OMAHA, Neb. -- Nobody really knows how Corky Palmer will take to retirement. He folds dirty clothes, keeps an impeccably neat desk, and on the first date with his wife, he took her to a baseball field and said someday, he wanted to coach at Southern Mississippi. Even Palmer's slow Southern twang oozes baseball. Most of the time, he sounds as if he's talking through a giant wad of chewing tobacco.
So it stands to wonder what a man who's only 55, who's taken his job home for more than 30 years, is thinking these days, as his time with the Golden Eagles is limited and the unknown is waiting.
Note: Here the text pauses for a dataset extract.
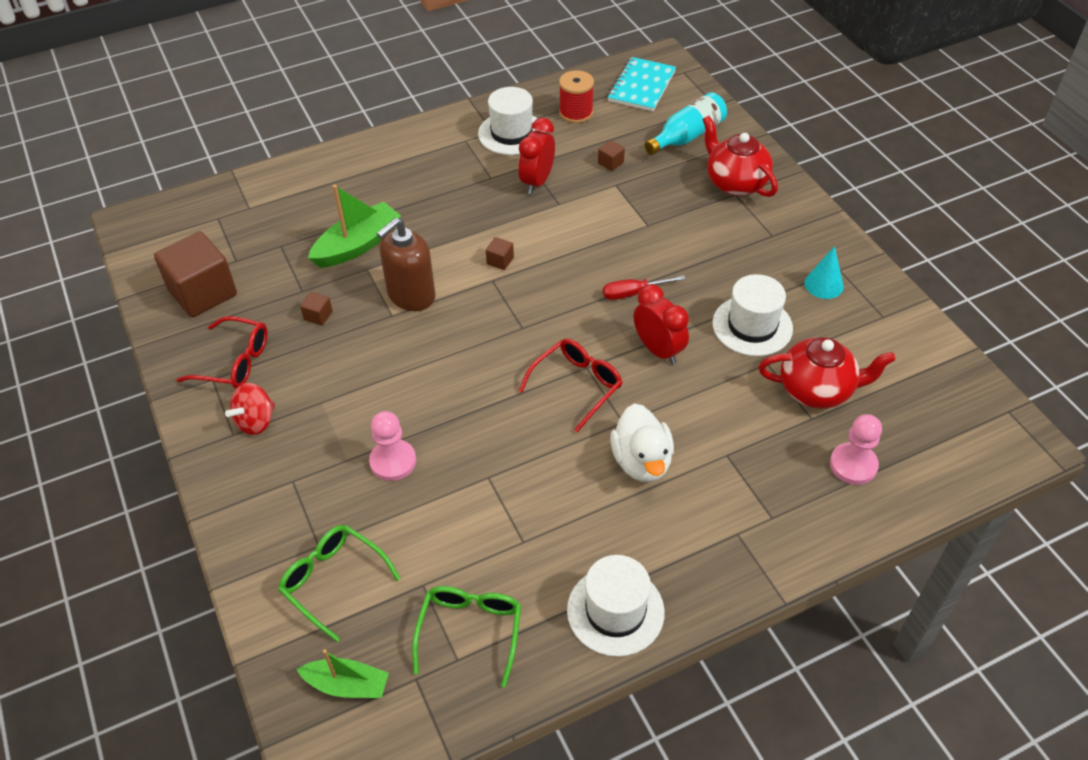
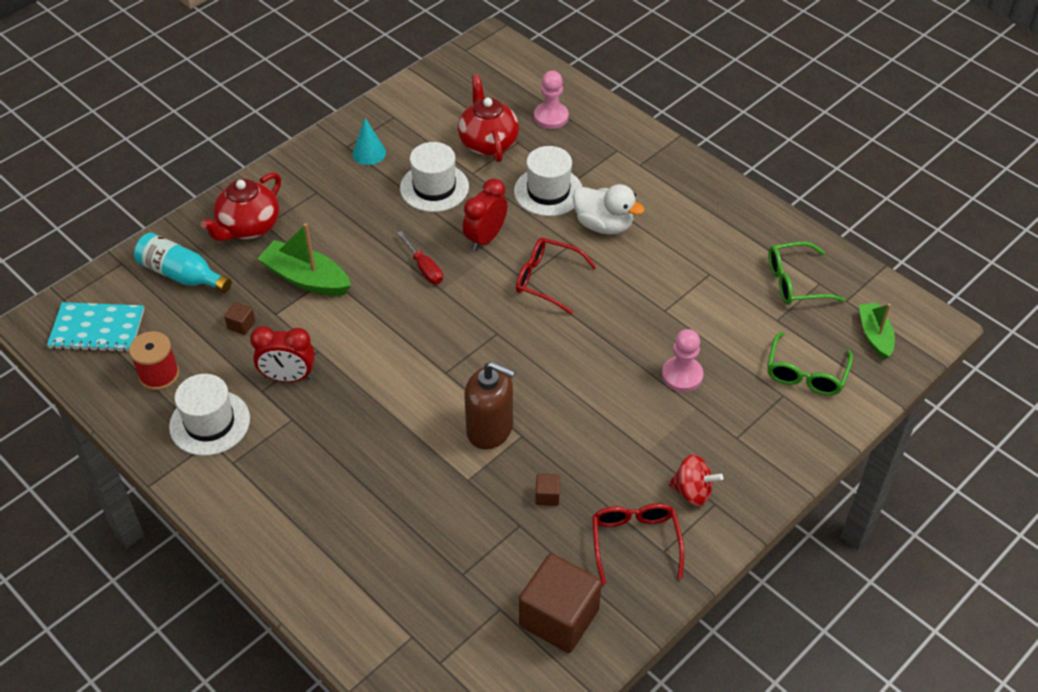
camera: 110 degrees left, 0 degrees up
(357, 245) = (436, 501): green boat -> green boat (306, 278)
(500, 261) = (417, 374): brown cube -> none
(615, 611) = (735, 212): white hat -> white hat (548, 191)
(641, 461) = (604, 225): white duck -> white duck turned 60 degrees clockwise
"I don't think he's sad at all," Southern Miss pitcher Collin Cargill said. "This is exactly the way he wanted to go out."
On Sunday, the Golden Eagles will play in their first-ever College World Series, two months after Palmer announced his retirement, weeks after the college baseball world scoffed at the team's at-large selection. Southern Miss had lost its star, Brian Dozier, to a broken collarbone in April and had dropped 17 games before the calendar turned to May.
Even Palmer will say he's had more talented teams in the Golden Eagles' streak of six consecutive tourney appearances before this crazy run to Omaha.
"Baseball is a game of streaks," Palmer said. "Where there's a will, there's a way. And I always said, 'Why not Southern Miss?'"
Truth be told, Palmer, in his younger days, wasn't always so optimistic. Shortly after he married Debbie three decades ago, he invited some people over to watch the College World Series on TV. Palmer told her that the CWS was the one place he'd hoped to go but probably never would because he wasn't good enough.
"I wouldn't say that," Debbie told him. "Because you are."
Baseball is a game of streaks. Where there's a will, there's a way. And I always said, 'Why not Southern Miss?'
Palmer was a catcher for the Golden Eagles, coached at a couple of high schools and a community college, then landed his dream job at Southern Miss in 1998. He has taken his alma mater to seven straight regionals, but this team had a special feel to it. Nothing seemed to faze these players.
They won at Georgia Tech and Florida, and rallied from five runs down last weekend to beat the Gators for a trip to Omaha. When they got back to Hattiesburg, 1,500 fans were waiting for the team on the field.
"We're all pretty wide-eyed right now," Cargill said. "But we've played in front of some pretty big crowds all season. I think we'll be all right."
Palmer has a way of keeping them calm, of being tough, prodding and lovable all in one practice. He drew some laughs Friday in what is normally a long and dry pre-CWS news conference, and sat at a table with a group of graying coaches. A couple of microphones away was Augie Garrido, who's 70 and still going strong at Texas.
So why is Palmer leaving now, with at least 10 good years left, and a program that is just beginning to peak?
"I like fishin'," he said to a few laughs.
"Everybody has a different approach Not to knock Coach Garrido or other guys, but I never was a guy who wanted to coach in my 60s or anything. I love the game; I'm as competitive now as I ever was. I just wanted to do some other things. You know, I didn't leave things so well at the office for a long time. I got better as I got older. Even though I was coaching for 32 years, sometimes I feel like it's more than 40."
He will take a part-time job in the athletic department as a fundraiser. Once a Golden Eagle, always a Golden Eagle. And Debbie, who is retiring from her nursing job, has a list of chores for Palmer to start on once they're back from Omaha.
When he proposed to her many years ago, he promised that once he got established as a coach, he'd buy her a house in the country. That house, on a creek bank, surrounded by trees and wildlife, was hit hard by Hurricane Katrina in 2005. As the tornadoes churned around them, Corky and Debbie huddled on the couch with their Great Dane. A tree fell on the house and landed one wall away in their bedroom.
"We had somebody taking care of us," Debbie said.
Now Palmer will finally have time to take care of the little things that went ignored in a 30-year blur. Debbie wants him to help plant trees and keep the beavers away. She isn't worried about Corky getting bored. Palmer had thought about this for at least two years, but still agonized when he told the team in the locker room last April.
"I think he knew when it was time," she said. "He will be fine. I know him well enough to know that he's not going to have second thoughts at all."